_HOW TO COMPLETE THIS TASK_. In your copy, leave out all pictures and reproduce every entry exactly.

THE DATA below:

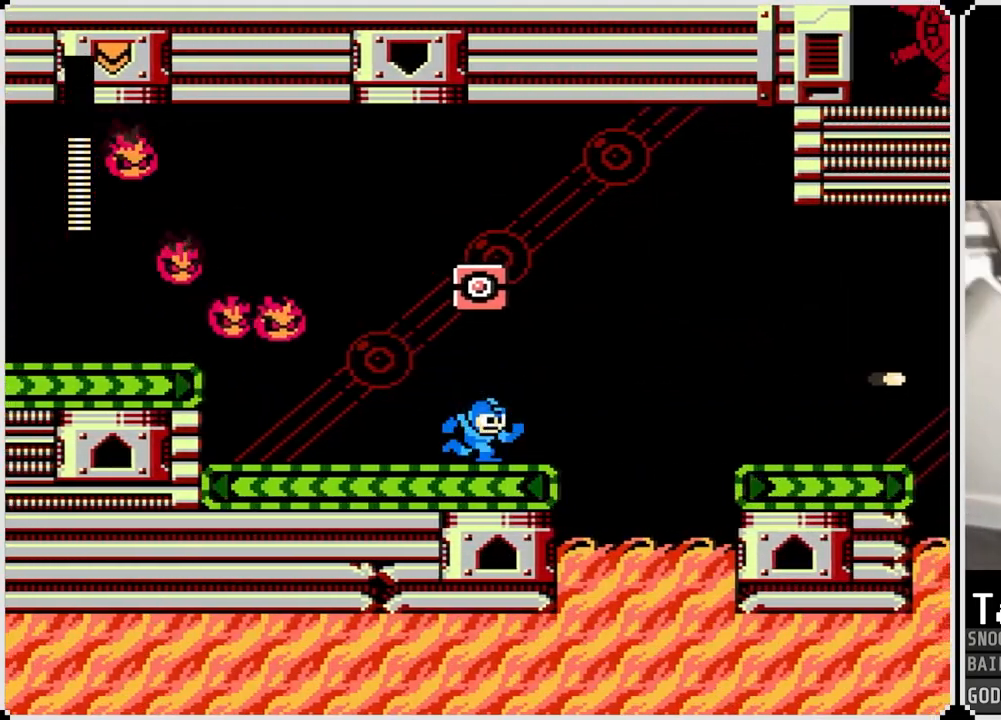
{"buttons": ["CROSS", "DPAD_RIGHT"], "left_stick": "center", "right_stick": "center", "events": [[50, "CROSS", "up"], [166, "DPAD_RIGHT", "up"], [216, "DPAD_RIGHT", "down"], [333, "CROSS", "down"]]}
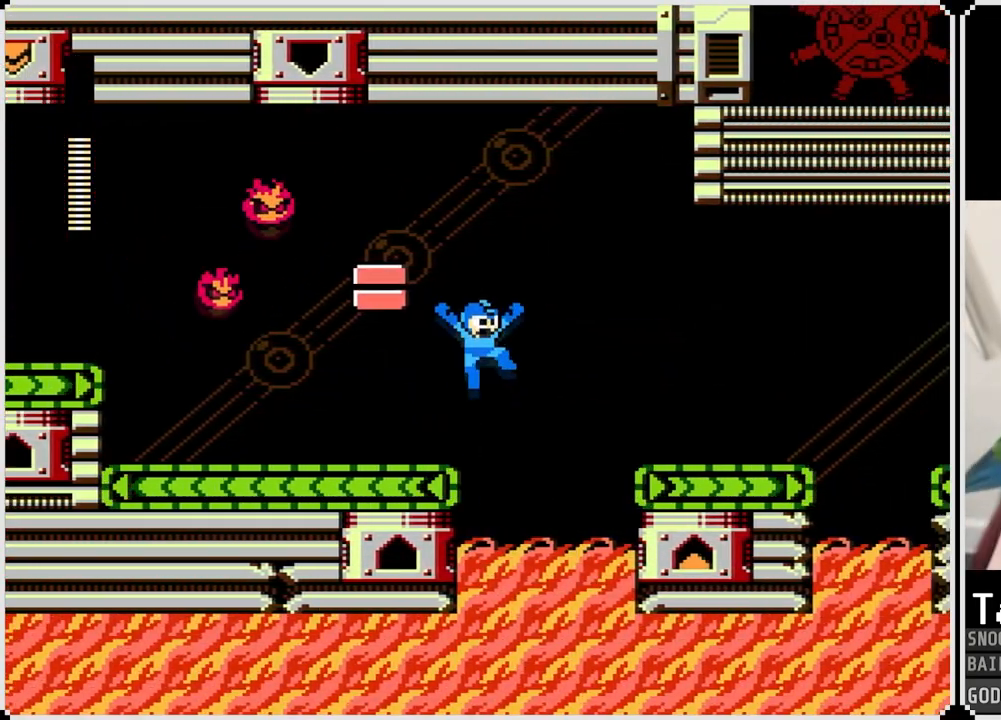
{"buttons": ["DPAD_RIGHT"], "left_stick": "center", "right_stick": "center", "events": [[400, "CROSS", "up"]]}
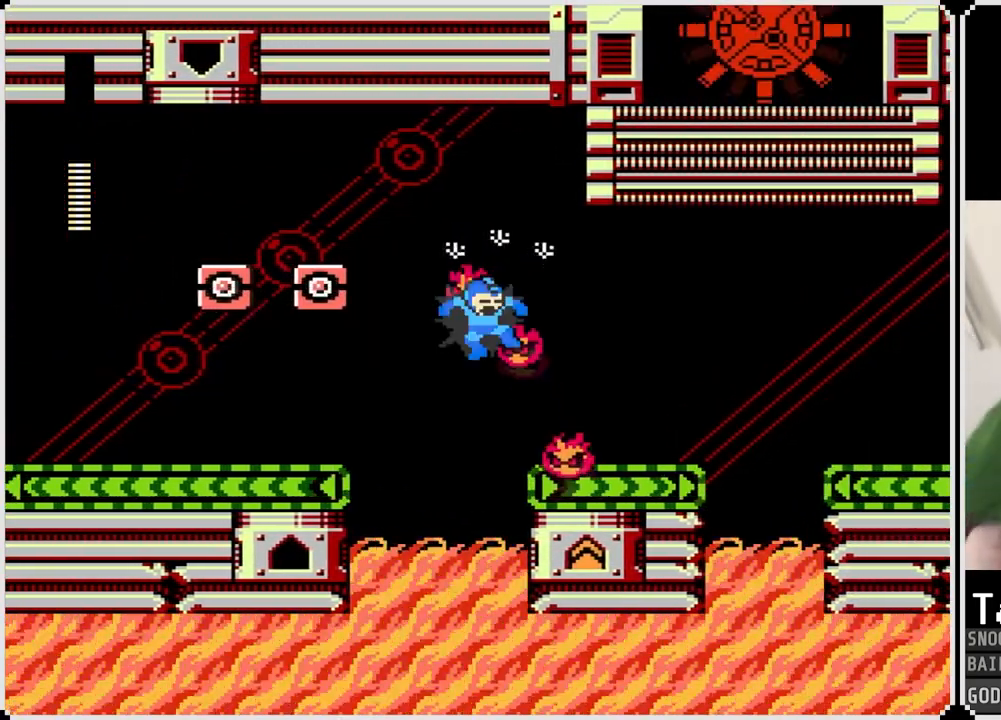
{"buttons": ["CROSS", "DPAD_RIGHT"], "left_stick": "center", "right_stick": "center", "events": [[450, "CROSS", "down"]]}
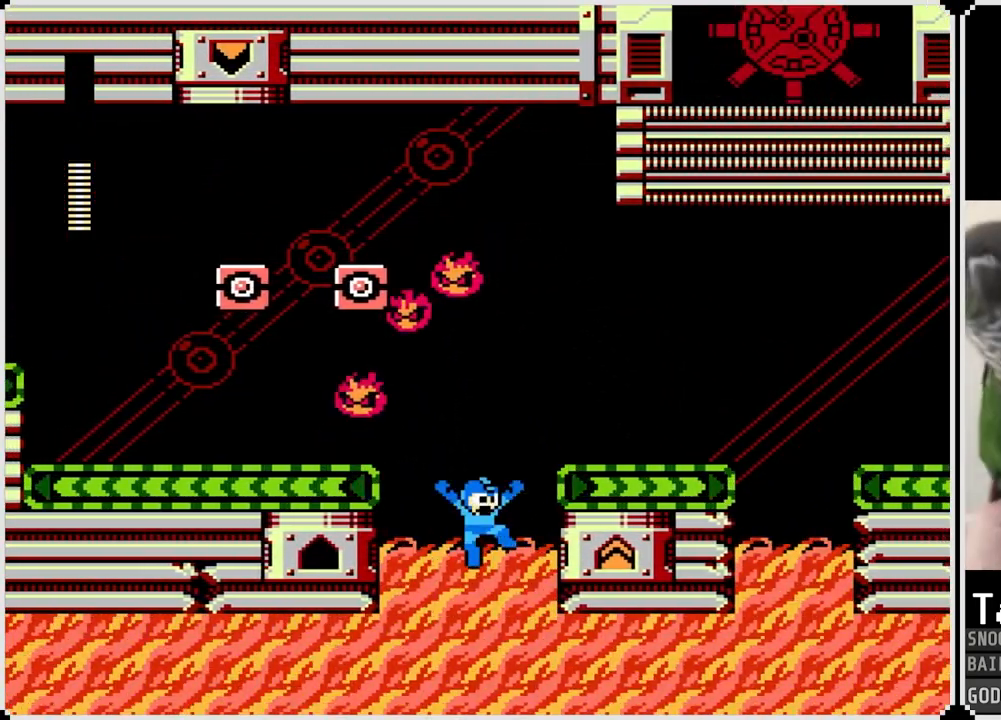
{"buttons": ["DPAD_RIGHT"], "left_stick": "center", "right_stick": "center", "events": [[267, "CROSS", "up"]]}
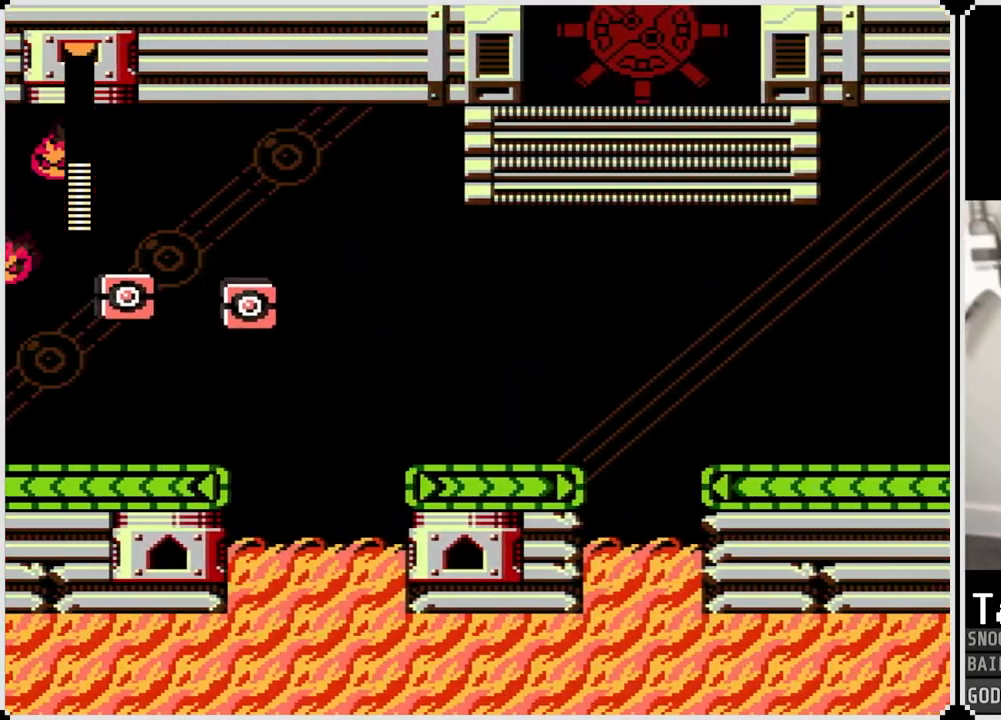
{"buttons": ["DPAD_RIGHT"], "left_stick": "center", "right_stick": "center", "events": [[166, "CROSS", "down"], [433, "CROSS", "up"]]}
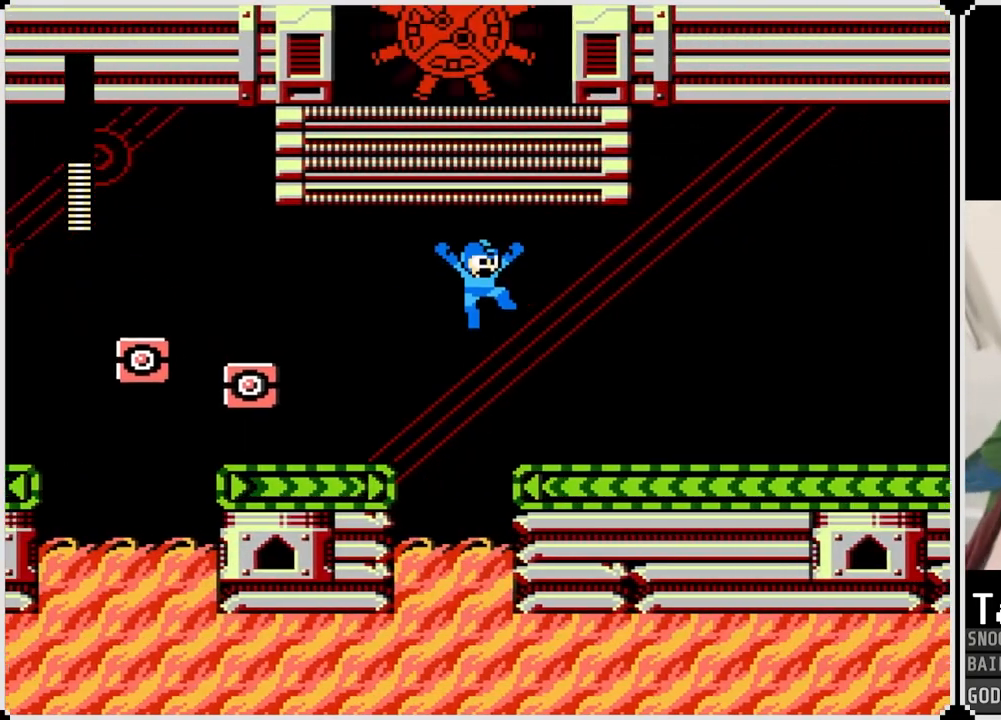
{"buttons": ["SQUARE", "DPAD_RIGHT"], "left_stick": "center", "right_stick": "center", "events": [[450, "SQUARE", "down"]]}
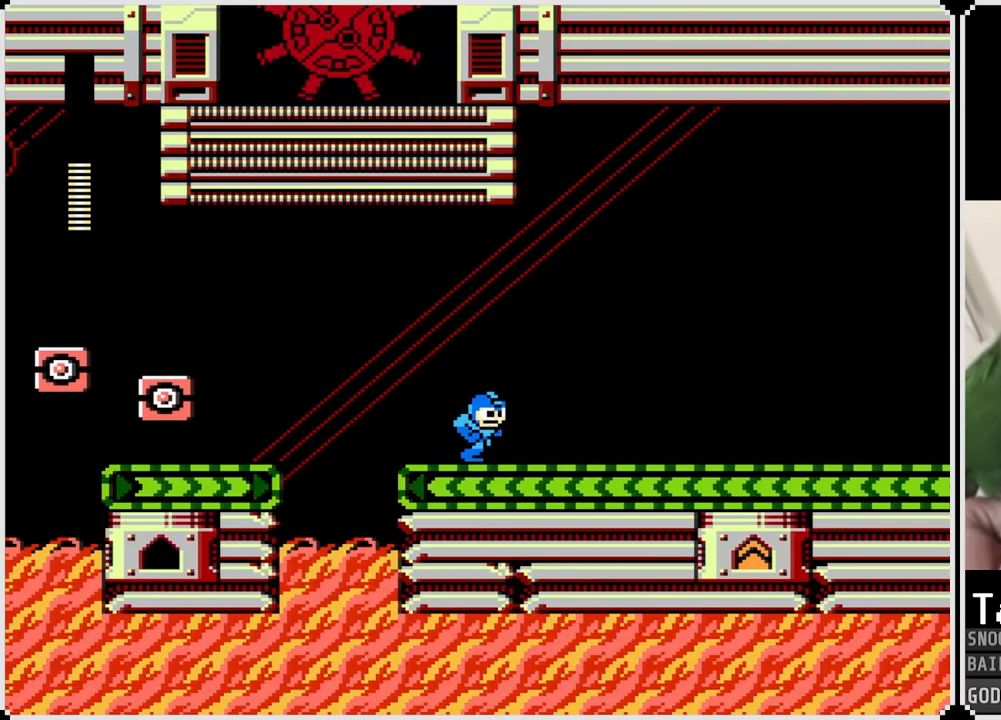
{"buttons": ["SQUARE", "DPAD_RIGHT"], "left_stick": "center", "right_stick": "center", "events": [[83, "SQUARE", "up"], [250, "CROSS", "down"], [317, "SQUARE", "down"], [400, "CROSS", "up"], [467, "SQUARE", "up"], [483, "SQUARE", "down"]]}
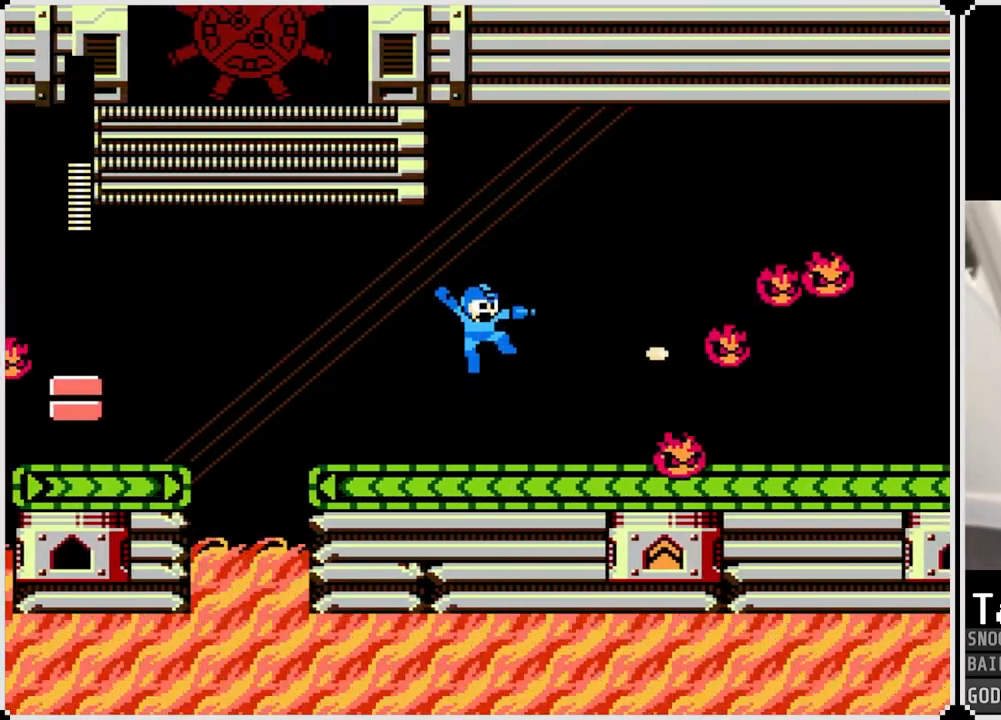
{"buttons": ["CROSS", "SQUARE", "DPAD_RIGHT"], "left_stick": "center", "right_stick": "center", "events": [[150, "SQUARE", "up"], [284, "CROSS", "down"], [334, "SQUARE", "down"]]}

End of THE DATA.

_REPLY TO THE EXERCISE_.
{"buttons": ["CROSS", "DPAD_RIGHT"], "left_stick": "center", "right_stick": "center", "events": [[50, "CROSS", "up"], [166, "DPAD_RIGHT", "up"], [216, "DPAD_RIGHT", "down"], [333, "CROSS", "down"]]}
{"buttons": ["DPAD_RIGHT"], "left_stick": "center", "right_stick": "center", "events": [[400, "CROSS", "up"]]}
{"buttons": ["CROSS", "DPAD_RIGHT"], "left_stick": "center", "right_stick": "center", "events": [[450, "CROSS", "down"]]}
{"buttons": ["DPAD_RIGHT"], "left_stick": "center", "right_stick": "center", "events": [[267, "CROSS", "up"]]}
{"buttons": ["DPAD_RIGHT"], "left_stick": "center", "right_stick": "center", "events": [[166, "CROSS", "down"], [433, "CROSS", "up"]]}
{"buttons": ["SQUARE", "DPAD_RIGHT"], "left_stick": "center", "right_stick": "center", "events": [[450, "SQUARE", "down"]]}
{"buttons": ["SQUARE", "DPAD_RIGHT"], "left_stick": "center", "right_stick": "center", "events": [[83, "SQUARE", "up"], [250, "CROSS", "down"], [317, "SQUARE", "down"], [400, "CROSS", "up"], [467, "SQUARE", "up"], [483, "SQUARE", "down"]]}
{"buttons": ["CROSS", "SQUARE", "DPAD_RIGHT"], "left_stick": "center", "right_stick": "center", "events": [[150, "SQUARE", "up"], [284, "CROSS", "down"], [334, "SQUARE", "down"]]}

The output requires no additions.